Olhar para o booklet e para o vinil. Hoje em dia, preocupa-me o futuro das pessoas que não se conseguem aborrecer. Sou completamente viciado no meu telemóvel. Sou viciado nas redes sociais. O meu podcast obriga-me a estar sempre ligado e a tentar criar um envolvimento com as pessoas que o ouvem. É intenso.
É frustrante, por vezes, tentar fazer um bom podcast e perceber que ninguém está a ouvir?Acontece. O que é bonito num podcast é que ninguém vê necessariamente os números. A ilusão persiste, como eu digo sempre. Desde que sejas consistente e estejas ligado a toda a gente, vais conseguir as entrevistas.
Falámos das redes sociais e, obviamente, da importância que têm para a banda. Falámos sobre o lado mau, mas o que te parece a questão das notícias falsas…
Sim, isso é muito perigoso. As coisas tornam-se reais com um rapidez absurda. Temos uma canção sobre isso, chama-se «Godless Deceiver». No Brasil, uma mulher foi acusada de ser uma bruxa, de raptar crianças e de as matar. Um site de notícias local colocou um esboço dessa mulher na sua conta do Facebook e o desenho parecia-se com outra mulher…

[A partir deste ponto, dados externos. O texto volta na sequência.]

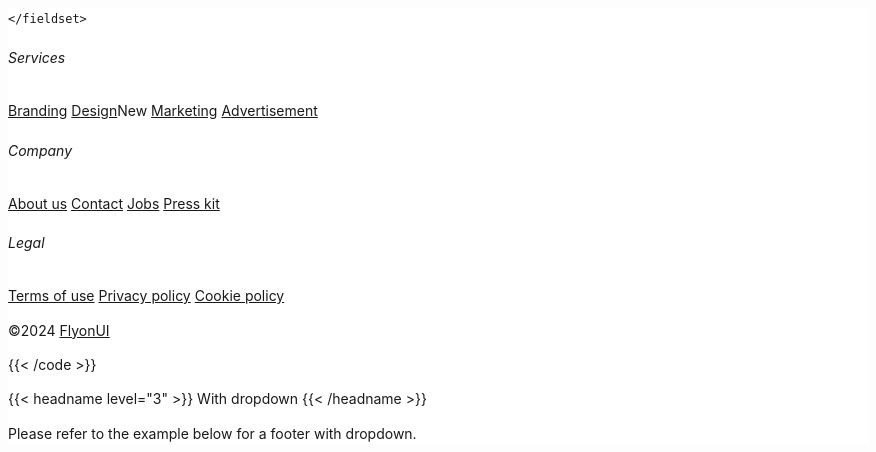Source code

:     </fieldset>
  </form>
  <nav class="text-base-content">
    <h6 class="footer-title">Services</h6>
    <a href="#" class="link link-hover">Branding</a>
    <span><a href="#" class="link link-hover">Design</a><span class="badge ms-2 badge-sm badge-primary">New</span></span>
    <a href="#" class="link link-hover">Marketing</a>
    <a href="#" class="link link-hover">Advertisement</a>
  </nav>
  <nav class="text-base-content">
    <h6 class="footer-title">Company</h6>
    <a href="#" class="link link-hover">About us</a>
    <a href="#" class="link link-hover">Contact</a>
    <a href="#" class="link link-hover">Jobs</a>
    <a href="#" class="link link-hover">Press kit</a>
  </nav>
  <nav class="text-base-content">
    <h6 class="footer-title">Legal</h6>
    <a href="#" class="link link-hover">Terms of use</a>
    <a href="#" class="link link-hover">Privacy policy</a>
    <a href="#" class="link link-hover">Cookie policy</a>
  </nav>
</footer>
<footer class="footer bg-base-200/60 border-base-content/25 border-t px-6 py-4">
  <div class="flex w-full items-center justify-between">
    <aside class="grid-flow-col items-center">
      <p>&copy;2024 <a class="link link-hover font-medium" href="#">FlyonUI</a></p>
    </aside>
    <div class="flex h-5 gap-4">
      <a href="#" class="link" aria-label="Github Link">
        <span class="icon-[tabler--brand-github] size-5"></span>
      </a>
      <a href="#" class="link" aria-label="Facebook Link">
        <span class="icon-[tabler--brand-facebook] size-5"></span>
      </a>
      <a href="#" class="link" aria-label="X Link">
        <span class="icon-[tabler--brand-x] size-5"></span>
      </a>
      <a href="#" class="link" aria-label="Google Link">
        <span class="icon-[tabler--brand-google] size-5"></span>
      </a>
    </div>
  </div>
</footer>
</div>
{{< /code >}}



{{< headname level="3" >}} With dropdown {{< /headname >}}

  Please refer to the example below for a footer with dropdown.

A cidade foi encontrá-la e as pessoas espancaram-na até à morte. Portanto, o poder da internet é interminável. É assustador. E as coisas da IA, do ChatGPT, são uma loucura. Todas as bandas que estão a usar IA estão a ser desfeitas.
Os Pestilence fizeram uma capa com IA e depois os fãs deram cabo deles.
Sim, e depois substituiram essa capa por algo que parece um álbum ao vivo de 1982. [risos]
Poderá a IA substituir a arte que vem das mentes distorcidas?
É assustador, não sei. Provavelmente, sim, .mas a questão é que sinto que… Houve uma discussão sobre usarmos IA para a arte da capa deste último álbum. Já estamos a trabalhar nisto há muito tempo, por isso não era um tema tão quente há dois anos, digamos, quando começámos a planear a capa. O que eu disse foi: “Olha para estes filmes do início dos anos 2000 com a merda do CGI.”
Na altura, achámos que eram muito bons, mas agora olhamos para eles e pensamos: “Oh, são tão anos 2000.” É a mesma coisa com os estúdios… Se voltarmos atrás e ouvirmos os álbuns que foram produzidos em, digamos, meados dos anos 2000, sabemos exactamente que são dessa altura. Eu não queria ter uma arte de álbum que fosse tão “datável”. Queria algo que pudesse ser eterno, e não há nada mais eterno do que tinta na tela.